*TEXT SECTION:*
== Segment start ==

13. Most honest people admit to themselves that they have sometimes hated their parents.
14. Disobedience to the government is sometimes justified.
15. If people would talk less and work more, everybody would be better off.
16. The business man and the manufacturer are much more important to society than the artist and the professor.
17. Every person should have complete faith in some supernatural power whose decisions he obeys without question.
18. No sane, normal, decent person would ever think of hurting a close friend or relative.
19. Young people sometimes get rebellious ideas but as they grow up they ought to get over them and settle down.
20. An insult to our honour should always be punished.
21. Sex crimes, such as rape and attacks on children deserve more than mere imprisonment; such criminals ought to be publicly whipped or worse.
22. Obedience and respect for authority are the most important virtues children should learn.
23. Most of our social problems would be solved if we could somehow get rid of the immoral, crooked and feeble-minded people.
24. People can divide into two distinct classes: the weak and the strong.
25. What the youth needs most is strict discipline, rugged determination, and the will to work and fight for family and country.
26. Familiarity breeds contempt.
27. There is hardly anything lower than a person who does not feel great love, gratitude and respect for his parents.
28. Homosexuals are hardly better than criminals and ought to be severely punished.

Another analytical approach that might have been possible would have been to work from the intercorrelation matrix of the items. Ray (1972) has however shown that this method both theoretically and empirically produces closely similar results to the one adopted above.

== Segment end ==

*USING THE INFORMATION:*
A. In the attitude statements, swap "government" for "state" and write out everything from "13. Most honest" down to "be better off.".
B. In the attitude statements, which virtues are named as the most important ones children should learn?

*DATA EXCERPTS:*
== Segment start ==

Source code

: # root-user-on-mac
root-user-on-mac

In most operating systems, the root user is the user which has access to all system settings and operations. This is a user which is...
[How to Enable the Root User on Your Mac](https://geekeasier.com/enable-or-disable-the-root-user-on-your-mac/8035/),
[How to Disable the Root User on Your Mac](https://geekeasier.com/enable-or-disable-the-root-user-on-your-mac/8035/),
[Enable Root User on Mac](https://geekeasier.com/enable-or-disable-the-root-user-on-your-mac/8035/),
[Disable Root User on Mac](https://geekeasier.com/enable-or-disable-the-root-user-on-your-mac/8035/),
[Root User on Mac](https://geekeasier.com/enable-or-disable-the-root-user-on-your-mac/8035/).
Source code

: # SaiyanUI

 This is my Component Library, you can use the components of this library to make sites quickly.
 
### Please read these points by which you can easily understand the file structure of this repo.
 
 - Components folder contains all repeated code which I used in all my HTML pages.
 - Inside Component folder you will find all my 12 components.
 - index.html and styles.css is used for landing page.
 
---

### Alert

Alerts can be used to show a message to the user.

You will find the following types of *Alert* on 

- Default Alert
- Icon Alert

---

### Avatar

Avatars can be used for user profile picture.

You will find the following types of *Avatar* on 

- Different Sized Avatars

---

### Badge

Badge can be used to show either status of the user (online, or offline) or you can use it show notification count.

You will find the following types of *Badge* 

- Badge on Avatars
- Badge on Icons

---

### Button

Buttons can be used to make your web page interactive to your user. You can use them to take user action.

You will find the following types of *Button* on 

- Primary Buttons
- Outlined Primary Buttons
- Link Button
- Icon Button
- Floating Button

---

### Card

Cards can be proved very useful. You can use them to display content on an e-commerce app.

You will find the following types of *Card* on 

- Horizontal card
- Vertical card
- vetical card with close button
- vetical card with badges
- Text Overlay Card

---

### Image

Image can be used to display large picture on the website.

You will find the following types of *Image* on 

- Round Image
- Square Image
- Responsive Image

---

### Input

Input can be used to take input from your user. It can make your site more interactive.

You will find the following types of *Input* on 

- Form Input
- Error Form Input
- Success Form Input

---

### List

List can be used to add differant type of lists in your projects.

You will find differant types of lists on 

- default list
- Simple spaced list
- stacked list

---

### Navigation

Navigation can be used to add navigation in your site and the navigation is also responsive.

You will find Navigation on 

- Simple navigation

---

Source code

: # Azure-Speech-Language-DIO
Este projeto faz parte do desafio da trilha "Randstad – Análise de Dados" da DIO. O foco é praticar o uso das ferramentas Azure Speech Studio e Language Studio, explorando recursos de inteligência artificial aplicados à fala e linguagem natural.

== Segment end ==

*EXPECTED RESULTS:*
A.
13. Most honest people admit to themselves that they have sometimes hated their parents.
14. Disobedience to the state is sometimes justified.
15. If people would talk less and work more, everybody would be better off.

B. Obedience and respect for authority.